Beaudin thinks the conditions of the peace bond were unfair to include abstention from alcohol and drugs to which McKenzie was addicted.

“You’re asking somebody to fail.”

“They offered no assistance and no resources and no support for him to do that. And so he ended up going back again for a year again. He got out again and he ran into the same problem,” said Beaudin.

Beaudin said that while officers kept Mckenzie under 24-hour supervision at the hospital, they didn’t have the same diligence while he was locked up.

“A guy tries to commit suicide and they can’t even watch him. But they can watch him while he’s laying in his deathbed. Oh my god. It’s stunning!” Beaudin said.

Beaudin said McKenzie was unable to handle the pressure of being in prison – especially solitary confinement. It is unclear whether McKenzie was in solitary at the time of his suicide.

Beaudin said McKenzie believed he had a legal case against corrections services Canada about “what happened to him when he cut off his nose.”

“There’s no way you should have access to blades … when you’re in prison. Especially when you’re suicidal. It makes no sense to me and I have a feeling that we’re gonna find out more,” Beaudin said.

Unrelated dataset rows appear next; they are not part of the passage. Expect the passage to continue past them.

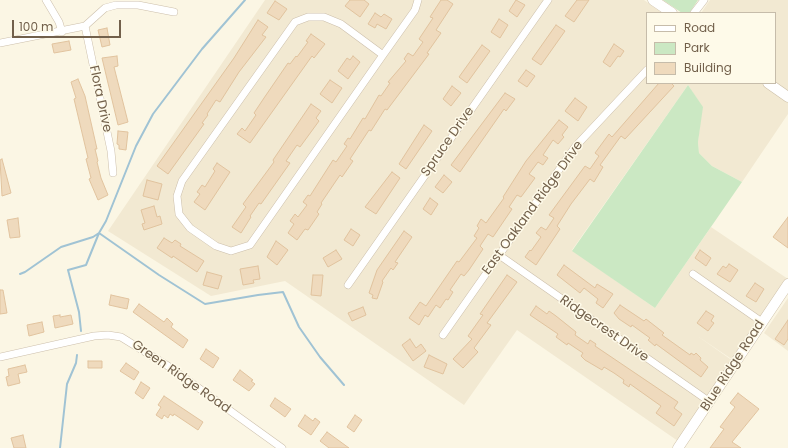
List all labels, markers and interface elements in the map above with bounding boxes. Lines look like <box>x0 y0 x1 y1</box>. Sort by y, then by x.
scale bar <box>14 12 123 38</box>
legend <box>646 12 776 84</box>
text: 100 m <box>19 18 53 35</box>
text: Road <box>684 19 715 36</box>
text: Park <box>684 39 710 56</box>
text: Building <box>684 59 732 76</box>
street label: Flora Drive <box>85 64 115 134</box>
street label: Spruce Drive <box>418 104 478 180</box>
street label: East Oakland Ridge Drive <box>479 138 587 278</box>
street label: Ridgecrest Drive <box>556 292 652 366</box>
street label: Blue Ridge Road <box>698 318 768 414</box>
street label: Green Ridge Road <box>129 337 233 417</box>

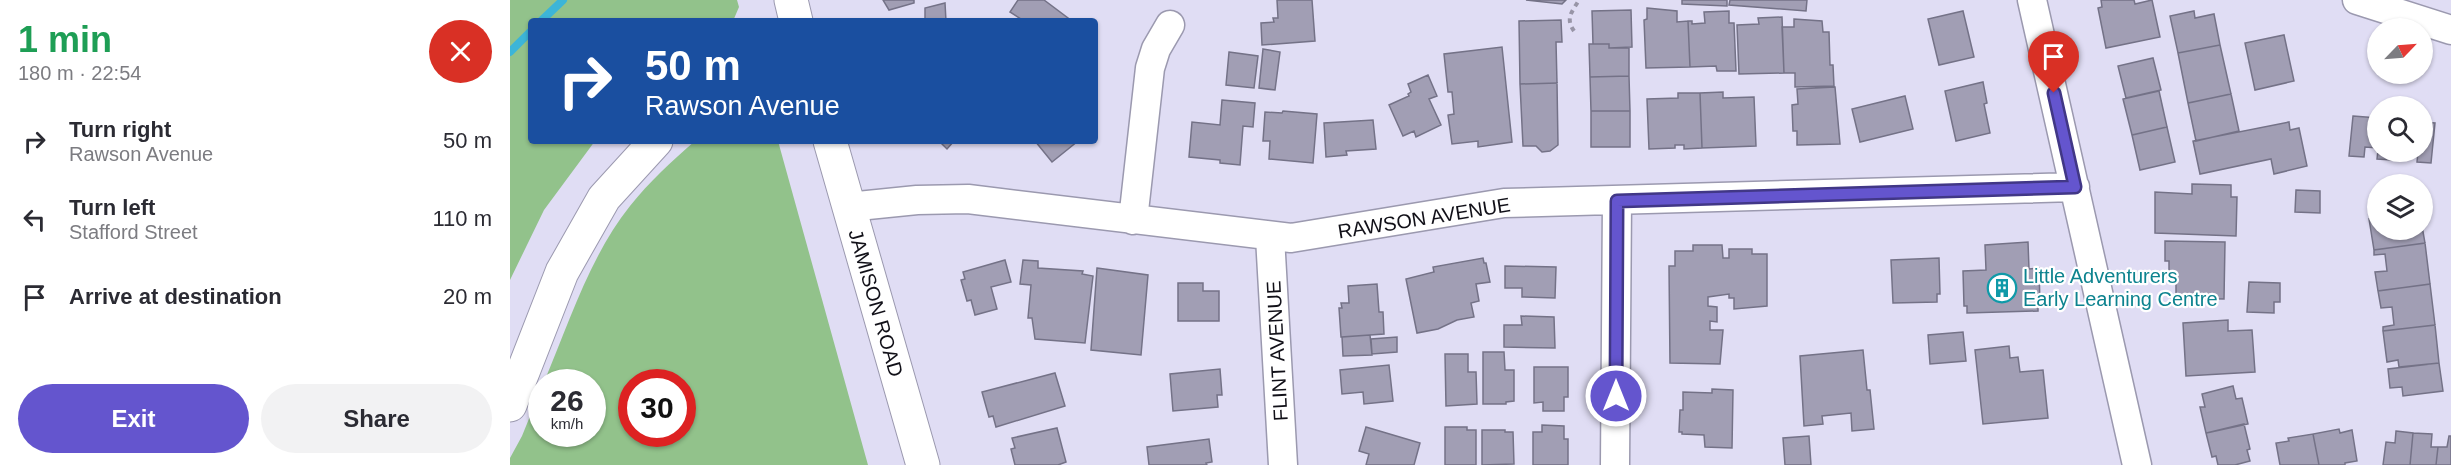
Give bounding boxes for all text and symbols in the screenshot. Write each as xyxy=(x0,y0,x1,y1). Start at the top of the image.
north arrow xyxy=(2367,18,2433,84)
map controls xyxy=(2367,18,2433,240)
text: 1 min xyxy=(18,19,112,60)
button: close xyxy=(429,20,492,83)
pin xyxy=(2028,31,2079,93)
icon: arrive xyxy=(2037,40,2070,73)
icon: right xyxy=(546,42,624,120)
text: 50 m xyxy=(645,42,741,89)
text: 180 m · 22:54 xyxy=(18,62,141,84)
text: Rawson Avenue xyxy=(645,91,840,121)
button: search xyxy=(2367,96,2433,162)
text: Turn right xyxy=(69,117,171,142)
icon: right xyxy=(18,125,51,158)
text: 50 m xyxy=(443,128,492,153)
text: Rawson Avenue xyxy=(69,143,213,165)
button: layers xyxy=(2367,174,2433,240)
street label: RAWSON AVENUE xyxy=(1336,193,1512,243)
text: Turn left xyxy=(69,195,155,220)
icon: left xyxy=(18,203,51,236)
text: 110 m xyxy=(432,206,492,231)
text: Stafford Street xyxy=(69,221,198,243)
street label: JAMISON ROAD xyxy=(844,227,908,379)
place label: Little Adventurers Early Learning Centre xyxy=(2023,265,2218,310)
building icon: Little Adventurers Early Learning Centre xyxy=(1986,272,2018,304)
street label: FLINT AVENUE xyxy=(1262,280,1292,422)
icon: arrive xyxy=(18,281,51,314)
text: Arrive at destination xyxy=(69,284,282,309)
text: 20 m xyxy=(443,284,492,309)
position arrow xyxy=(1584,364,1648,428)
speed limit sign: 30 xyxy=(618,369,696,447)
button: Exit xyxy=(18,384,249,453)
button: Share xyxy=(261,384,492,453)
text: 26 xyxy=(550,384,584,417)
text: km/h xyxy=(551,415,583,432)

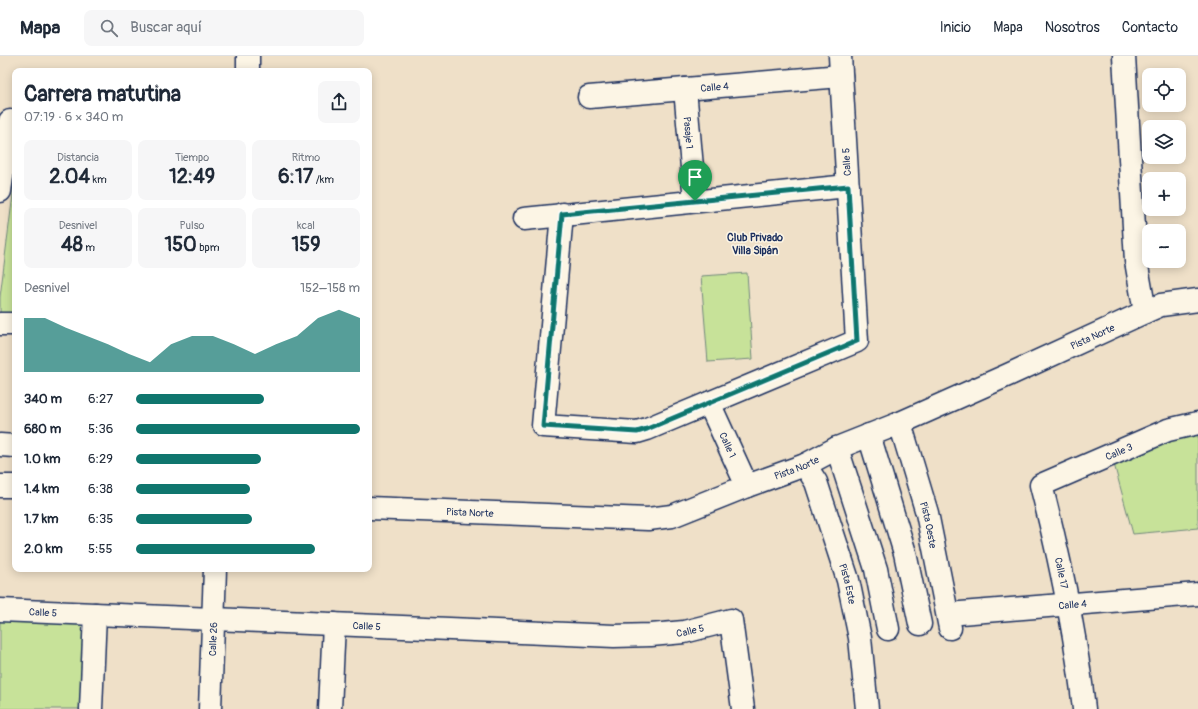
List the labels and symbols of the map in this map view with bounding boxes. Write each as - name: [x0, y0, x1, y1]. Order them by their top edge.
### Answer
- street label: Calle 4: [700, 80, 730, 95]
- street label: Pasaje 1: [681, 116, 695, 150]
- street label: Calle 5: [840, 147, 854, 176]
- pin: [678, 160, 712, 201]
- district label: Club Privado Villa Sipán: [727, 231, 783, 257]
- street label: Pista Norte: [1069, 322, 1117, 352]
- street label: Calle 1: [716, 431, 738, 460]
- street label: Calle 3: [1104, 441, 1135, 463]
- street label: Pista Norte: [773, 454, 821, 483]
- street label: Pista Oeste: [917, 500, 939, 549]
- street label: Pista Norte: [446, 506, 494, 520]
- street label: Calle 17: [1052, 556, 1070, 591]
- street label: Pista Este: [836, 562, 858, 605]
- street label: Calle 4: [1058, 598, 1088, 612]
- street label: Calle 5: [29, 606, 57, 619]
- street label: Calle 5: [352, 620, 381, 633]
- street label: Calle 26: [207, 622, 220, 656]
- street label: Calle 5: [676, 622, 705, 640]

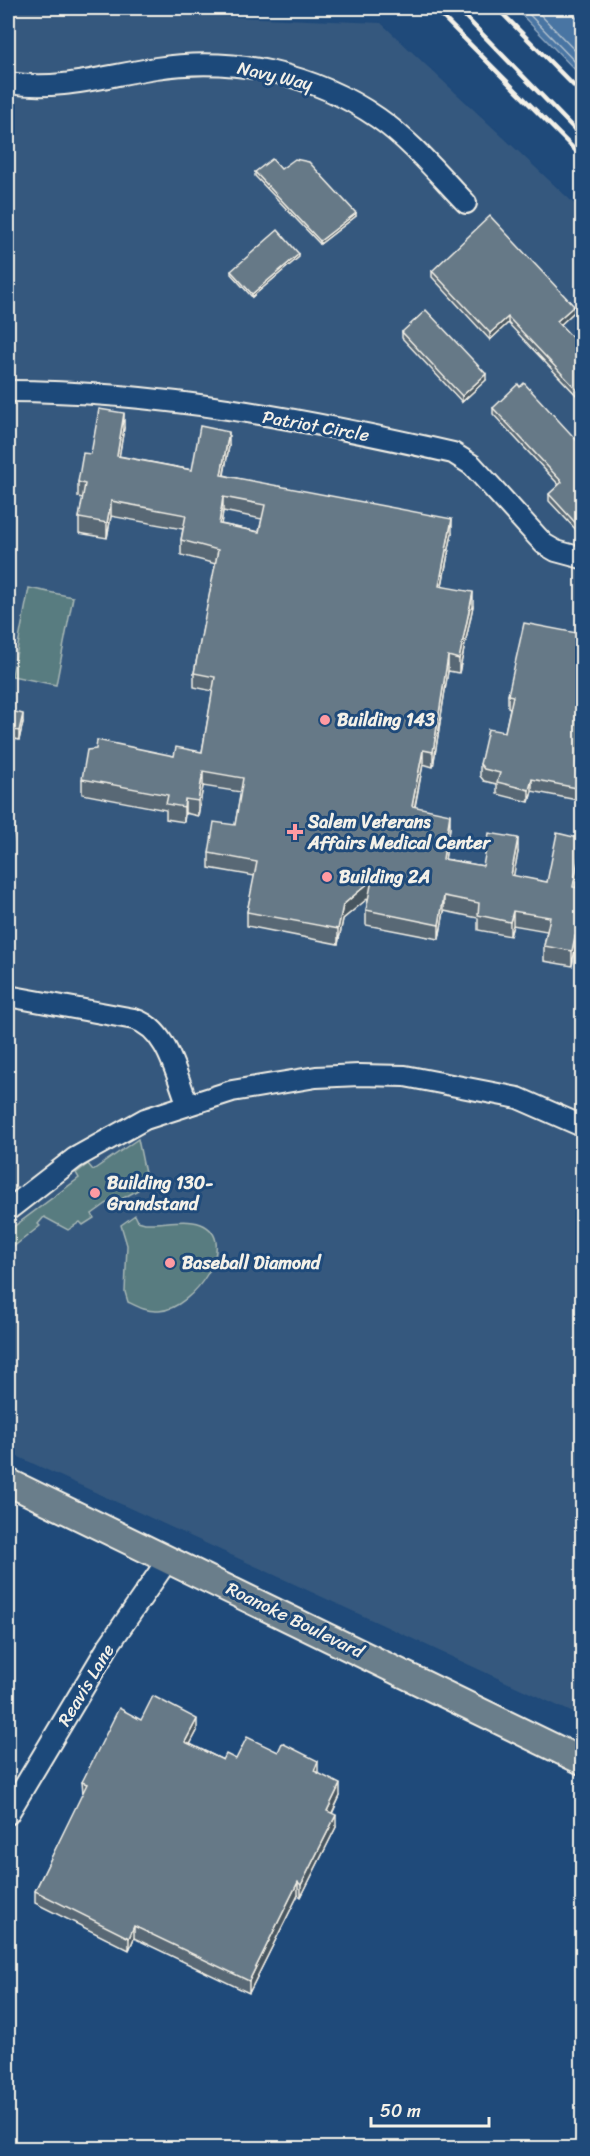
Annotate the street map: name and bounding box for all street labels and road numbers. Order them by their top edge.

Citing privacy legislation, a spokesperson for CCSC told National Observer that they cannot comment on any specifics.

“As in all cases involving the death of an inmate, Correctional Service Canada will review the circumstances,” CSC said in its media release.

The federal inmate population increased 1.2 per cent since 2010, while the Indigenous inmate population increased by 52.1 per cent.

The rate of Indigenous incarceration within provincial correctional facilities in Saskatchewan is 76 per cent and is 65 per cent at the Saskatchewan Penitentiary.

According to the most recent national data available from the annual report of the office of the correctional investigator (2018-2019), “Indigenous offenders are over-represented in the number of incidents of attempted suicide, accounting for 39 per cent of all such incidents in the last 10 years.”

“Correctional Services Canada loves the idea of change, but not the process,” Beaudin said. “Report after report seems to fall on deaf ears within government.”